With these capabilities available at the touch of a screen, officials at Cabrini are highly pleased with CSC’s work. “The most obvious and immediate benefit we’re seeing is much faster and more convenient access to information for clinical decision making, which means we can provide even better care for our patients and their families,” says Woods.
Tapping into the hospital’s IT backbone
By bringing information to the patient’s bedside, the CSC Mobility Suite significantly improves communication between doctors and patients at Cabrini.
The Mobility Suite brings information from several sources together in a single view. Patient records are displayed immediately at the touch of a screen.
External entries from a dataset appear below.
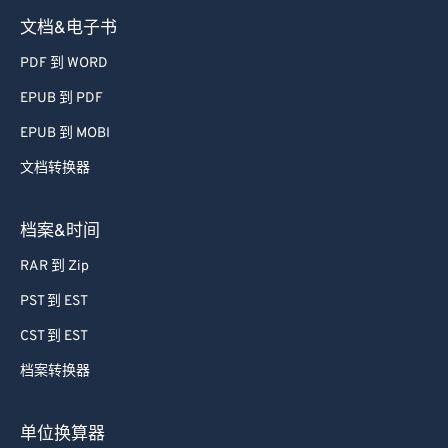
文档&电子书
PDF 到 WORD
EPUB 到 PDF
EPUB 到 MOBI
文档转换器
档案&时间
RAR 到 Zip
PST 到 EST
CST 到 EST
档案转换器
单位换算器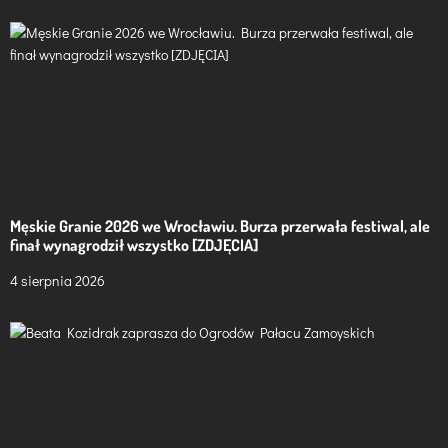
Męskie Granie 2026 we Wrocławiu. Burza przerwała festiwal, ale
finał wynagrodził wszystko [ZDJĘCIA]
4 sierpnia 2026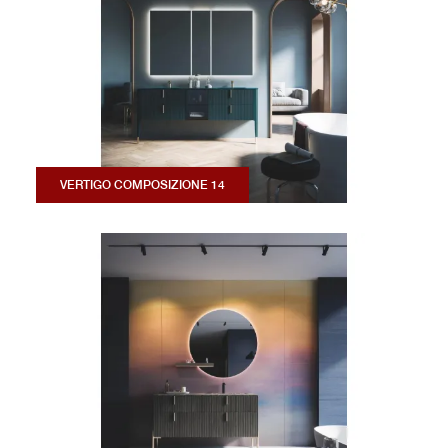
VERTIGO COMPOSIZIONE 14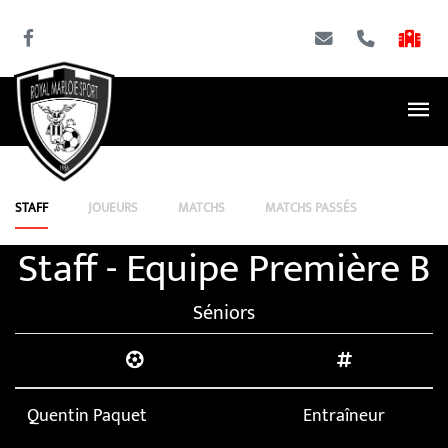
STAFF
JOUEURS
MATCHS
MATCHS PASSÉS
Staff - Equipe Première B
Séniors
Quentin Paquet
Entraîneur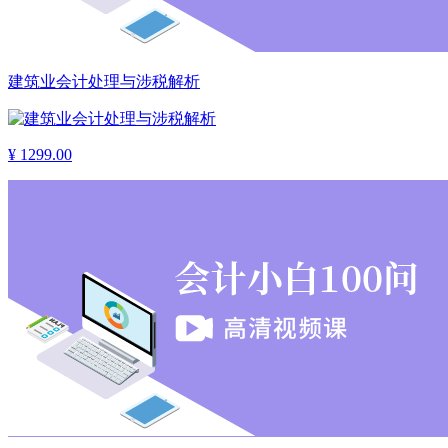
建筑业会计处理与涉税解析
¥
1299.00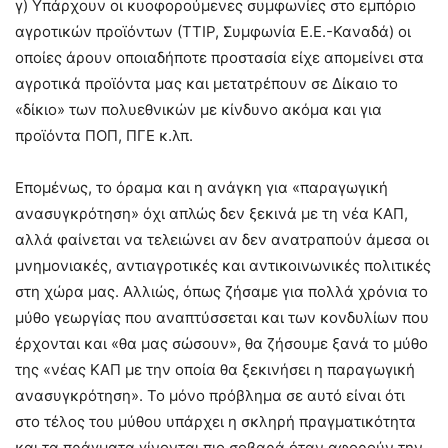
γ) Υπάρχουν οι κυοφορούμενες συμφωνίες στο εμπόριο
αγροτικών προϊόντων (ΤΤΙΡ, Συμφωνία Ε.Ε.-Καναδά) οι
οποίες άρουν οποιαδήποτε προστασία είχε απομείνει στα
αγροτικά προϊόντα μας και μετατρέπουν σε Δίκαιο το
«δίκιο» των πολυεθνικών με κίνδυνο ακόμα και για
προϊόντα ΠΟΠ, ΠΓΕ κ.λπ.
Επομένως, το όραμα και η ανάγκη για «παραγωγική
ανασυγκρότηση» όχι απλώς δεν ξεκινά με τη νέα ΚΑΠ,
αλλά φαίνεται να τελειώνει αν δεν ανατραπούν άμεσα οι
μνημονιακές, αντιαγροτικές και αντικοινωνικές πολιτικές
στη χώρα μας. Αλλιώς, όπως ζήσαμε για πολλά χρόνια το
μύθο γεωργίας που αναπτύσσεται και των κονδυλίων που
έρχονται και «θα μας σώσουν», θα ζήσουμε ξανά το μύθο
της «νέας ΚΑΠ με την οποία θα ξεκινήσει η παραγωγική
ανασυγκρότηση». Το μόνο πρόβλημα σε αυτό είναι ότι
στο τέλος του μύθου υπάρχει η σκληρή πραγματικότητα
και τα πράγματα γίνονται πιο σοβαρά όταν αφορούν την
Using the Clinical Viewer feature, doctors and nurses can access health records such as vital signs in an instant. And if a change in a vital sign is a cause for concern, the doctor can receive an automatic alert.
Remote monitoring of patients is also improved. Instead of calling the ward to check for results, Cabrini doctors can now prepare for their workday before they leave home by accessing clinical information when they are offsite.
Dr. Jamie McDonald, director of Cabrini’s Hospital-in-the-Home service, which allows some patients to receive care at home, says, “The Clinical Viewer brings our whole Hospital-in-the-Home team together by allowing us to view and share the most up-to-date information, whether in the office or out on the road. It greatly improves our patients’ safety.”
Uptake of Mobility Suite was voluntary, but rapid, and it exceeded expectations. By January 2012, a total of 320 individual users at Cabrini were accessing Mobility Suite to review some 20,000 patient results via their mobile devices.
Cabrini is now rolling CSC Mobility Suite out to its Hospital-in the-Home service, to allow progress notes to be made directly on iPads. For users on the wards, the next step is to enable the system for observation recordings and medication orders.
Jim Battey is a writer on CSC’s digital marketing team.